ПРЕДЛОЖЕННЫЙ ОТРЫВОК:
++++++++++

Так оно и есть: П. Проскурин щедро цитирует свои поэтические опыты.

В этих стихах мы обнаружим истоки того словесного эксперимента по соединению устойчивых клишированных формул с неопределенным, размытым личным контекстом, о котором говорилось в связи с прозой. Поэтические опыты проникнуты тягой к символике, причем здесь уже символ правит символом, а смысл лишь подразумевается, его надо тщательно реконструировать. Здесь есть и «безумие и нежность наших слов», и «заоблачная исповедь души», и «звездные ветры», которые «прошелестят, как чей-то дальний смех», и «слабеющая грусть в надежде тишины и утоленья», и конечно же «немота небес», и «удар невыносимой боли», и «призраки веков на дедовских могилах», и «родник целительного обновленья», и в заключение – «как тяжек груз надежды и сомненья»…

Со свойственным мне простодушием я полагала, что эти выспренние «грехи молодости» будут процитированы с некоторой, скажем так, внутренней улыбкой, трезвой самоиронией – смотрите, мол, куда может завести любовь к красивым словесам; полагала, что П. Проскурин напишет о преодолении собственного псевдоромантизма, тем более что он на протяжении всех глав не только рассказывает о себе, но и рассуждает о литературе… Но нет, автоцитаты даны во вполне серьезном и даже возвышенном контексте! Нет расстояния, нет эстетической дистанции между рифмованными строчками Проскурина-раннего о «целительном обновленье» и размышлениями «из настоящего». Нет оценки прошлого из настоящего, а ведь именно трезвой оценкой, «новым светом» нового человеческого и литературного опыта должно поверяться прошлое в прозе, о которой идет речь, – таковы законы жанра. В этом-то и состоит ценность самопознания, а не только в работе памяти, с той или иной степенью достоверности воспроизводящей прошлое. Над автобиографической «авторской» прозой в принципе скрещиваются два луча света, работают два источника, между которыми возникает напряжение – прошлое и настоящее. Их взаимная проверка и рождает необходимостьнашего, читательского знакомства с перипетиями детства и молодости писателя, с более или менее курьезными фактами; рождает необходимость публичного рассказа о своей бабушке, о ловле рыбы, таежных приключениях или первых литературных опытах.

В канун 80-х годов многие прозаики, критики и литературоведы пытались подвести итоги и наметить перспективы литературного развития. В журналах «Вопросы литературы», «Литературное обозрение» прошли плодотворные дискуссии. Опубликованы материалы «круглых столов», на которых выступали известные писатели. Хочет обобщить литературный опыт 60–70-х годов и П. Проскурин.

++++++++++

ЗАДАНИЕ 1: Повторите записи, начиная со строки, в которой есть «Which series reaches», и до конца записей включительно. Изображения в ответ не включайте.

Изображения с визуализацией данных:
++++++++++

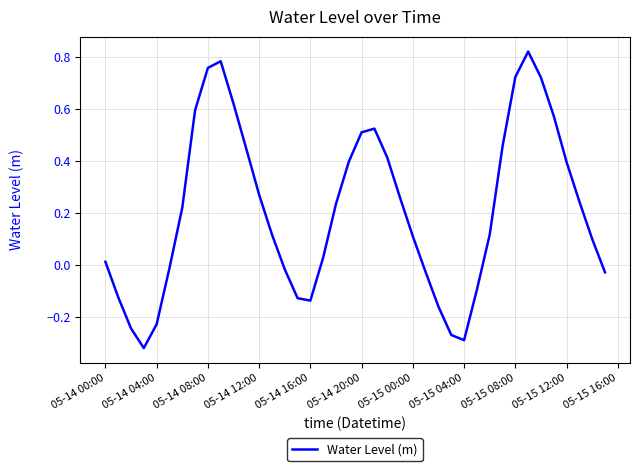

At which label does the data first exceed 0?

05-14 00:00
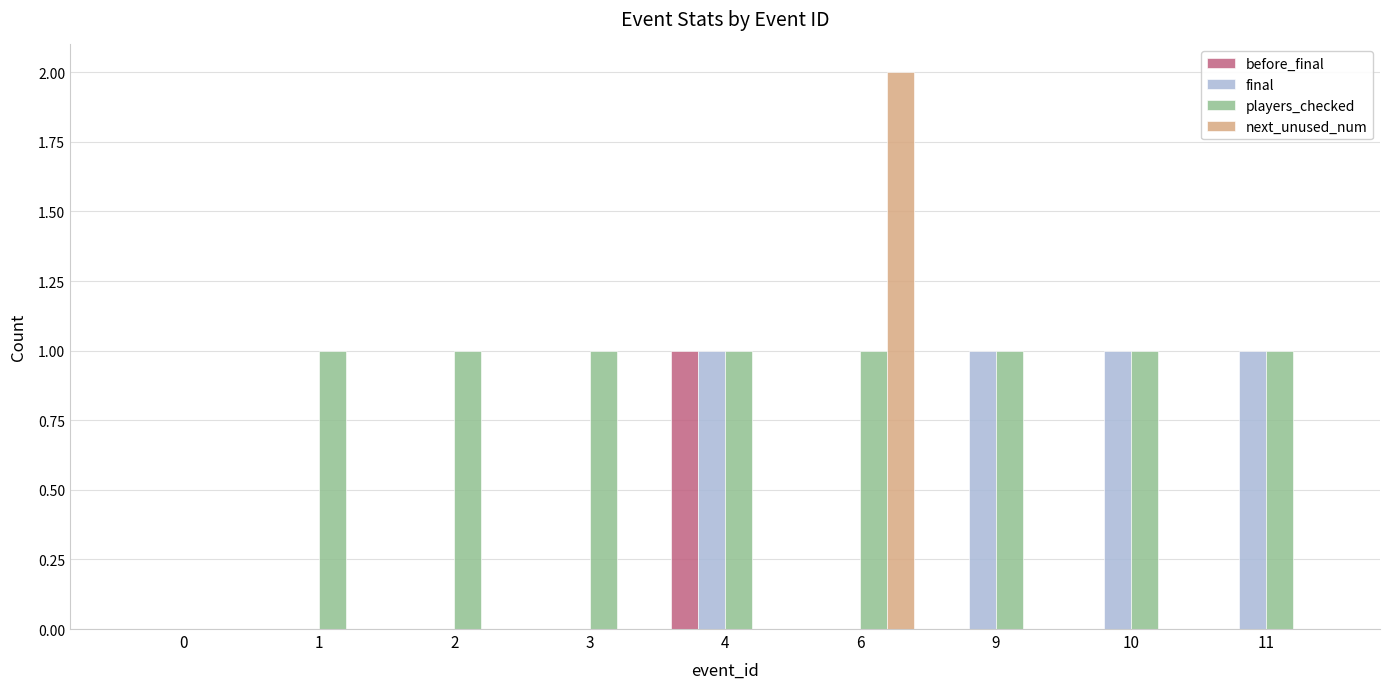

Reading left to right, list all the values displayed in this chart.

before_final: 0	0	0	0	1	0	0	0	0
final: 0	0	0	0	1	0	1	1	1
players_checked: 0	1	1	1	1	1	1	1	1
next_unused_num: 0	0	0	0	0	2	0	0	0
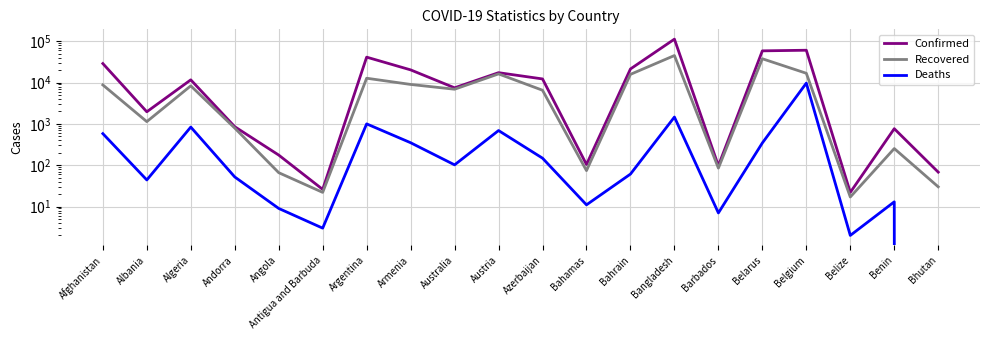

Is it true that Deaths equals 193 at Afghanistan?

False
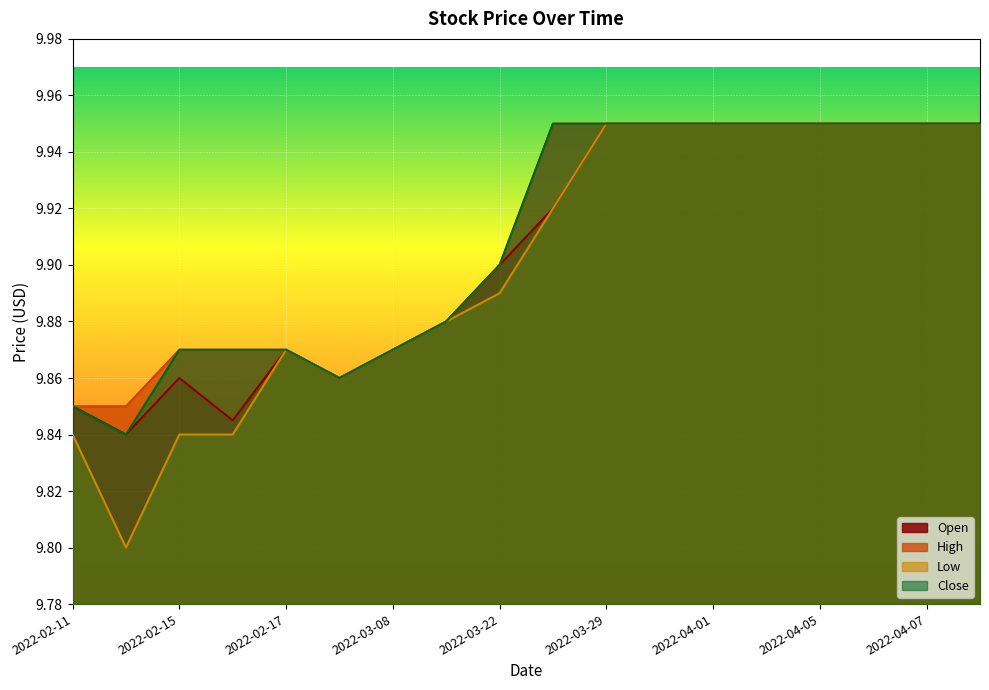

The Close series shows 5.4 at 2022-02-11. True or false?

False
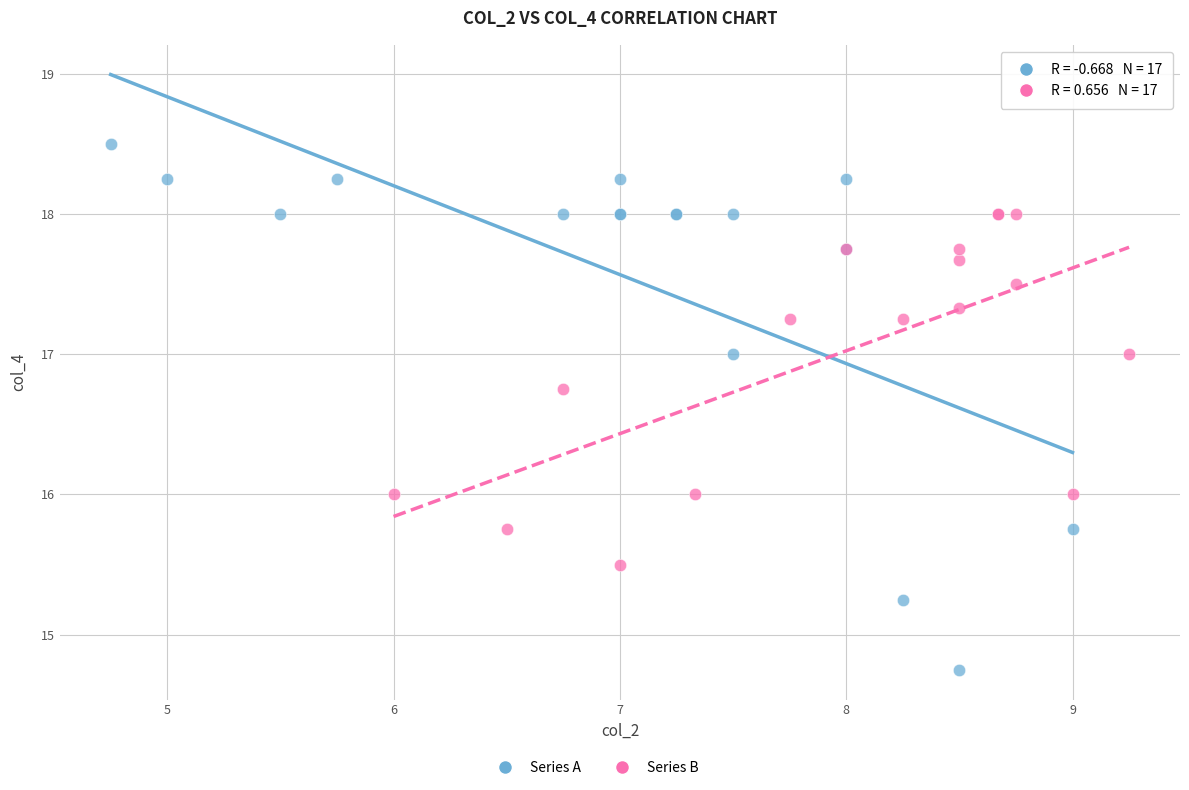

Which series reaches the maximum Y coordinate?

Series A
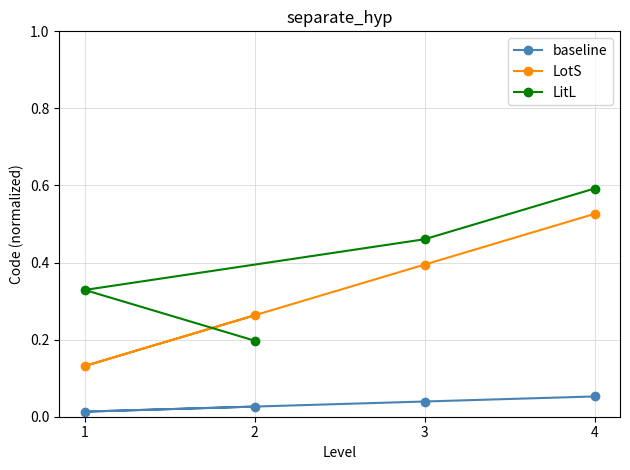

True or false: LitL has a value of 0.3 at 1.

True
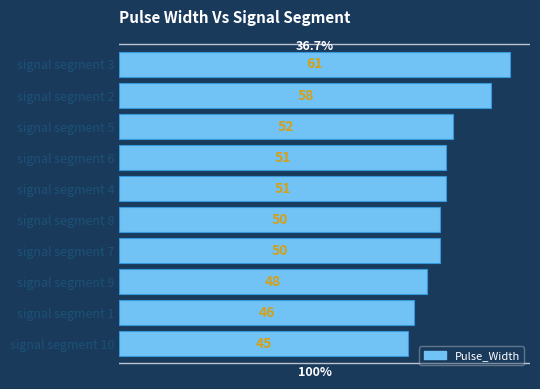

Does the chart contain any negative values?

No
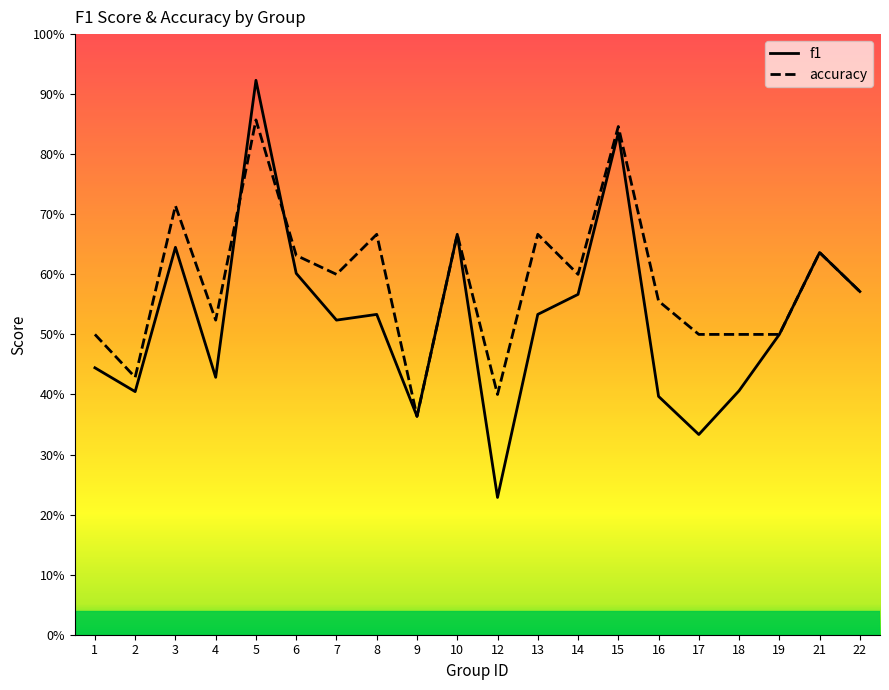

The f1 series shows 0.1 at 12. True or false?

False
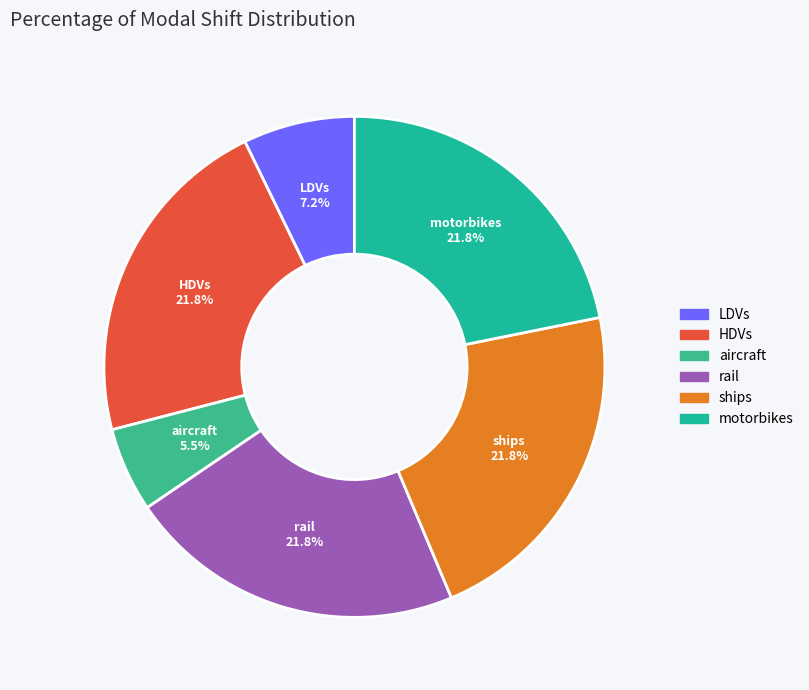

To the nearest percent, what is the average slice percentage?

17%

++++++++++

ЗАДАНИЕ 2: Продолжите отрывок о прозе П. Проскурина с того места, на котором он заканчивается.

ВАШ ОТВЕТ 1:
Which series reaches the maximum Y coordinate?

Series A

True or false: LitL has a value of 0.3 at 1.

True

Does the chart contain any negative values?

No

The f1 series shows 0.1 at 12. True or false?

False

To the nearest percent, what is the average slice percentage?

17%

ВАШ ОТВЕТ 2:
Критике он доверяет мало. По всей книге «Словом не убий» разбросаны всяческие уколы в адрес критики. Так, справедливо воздавая должное большому труду Н. Задорнова, постоянно пишущего «об освоении и жизни Дальнего Востока», Проскурин замечает, что этот труд «так и не замечен пока современной критикой». Оставим это утверждение, не совсем соответствующее истине (романы Задорнова, постоянно публикуемые на страницах центрального журнала «Новый мир», ни разу не обходились без многочисленных рецензий, вышла и критическая монография о его творчестве), на полемической совести П. Проскурина; но в пылу утверждения ценности книг Задорнова Проскурин заявляет следующее: «Слепота, небрежение? Или что-то иное?..» – с многозначительным отточием. Что же означает это отточие, можно понять из следующих фраз: «Вот и получается, что книги таких истинных радетелей родной земли, как Николай Павлович Задорнов или Всеволод Никанорович Иванов, фактически работают не в полную силу…» Попробуем разобраться. Итак, с одной стороны – «истинные радетели родной земли», с другой – тайный, зловредный умысел критиков, заранее от патриотизма отлученных. И то, что наше умозаключение справедливо, следует из очередного историко-концептуального размышления, в котором звучат уже ветхозаветные интонации: «История всякого великого народа имеет способность самоочищаться во времени, как бы концентрировать и как можно ярче высвечивать свои истинные ценности, укрепляя тем самым далеких потомков, и не временщикам от критики или истории менять эти законы; да их и никому иному не переменить – ни земным царям, ни небесным, потому что это краеугольные камни бытия и цивилизации».

Итак, истинным ценителем своего творчества, истинным судией, считает П. Проскурин, может быть только сам писатель. Рассказывая о перипетиях, связанных с журнальной публикацией романа «Горькие травы», в конце концов напечатанного в «Сибирских огнях», Проскурин заключает: «Факт даже чересчур бурной встречи со стороны широкого читателя публикации „Горьких трав“ еще и еще раз насторожил меня в отношении случайных, равнодушных рецензентов и утвердил в пушкинской мысли, что художник, если он художник, в конце концов „сам свой высший суд“». И П. Проскурин смело берет на себя судейскую роль.

Обычно русские писатели оставляли это занятие для критиков, литературоведов и мемуаристов, которые уже потом, после писателя, «пройдут твой путь за пядью пядь, но пораженья от победы ты сам не должен отличать». Но можно ли доверять сегодня эту тонкую работу временщикам да злоумышленникам?

Всю литературу П. Проскурин разделяет на два потока: «литературу фактографическую, можно сказать и фотографическую, и на литературу предчувствия». Первая, обрисованная в фельетонных красках, вызывает у автора явное чувство пренебрежения: «литература задорного барабанного боя», она «констатировала факт, очередное достижение экономики, науки, градостроительства». Изображенная П. Проскуриным как некое утрированное нагнетание идиотизма, бездарности и бесконфликтности, такая псевдолитература и нам не по вкусу.

Закрадывается, правда, мысль, что и о прорабах можно писать, и о градостроителях, и даже о научных работниках, что не грех, скажем, когда и геолог выйдет в писатели. Да и сам П. Проскурин вон сколько (судя все по той же автобиографической книге) на лесозаготовках отработал… Главное – какписать.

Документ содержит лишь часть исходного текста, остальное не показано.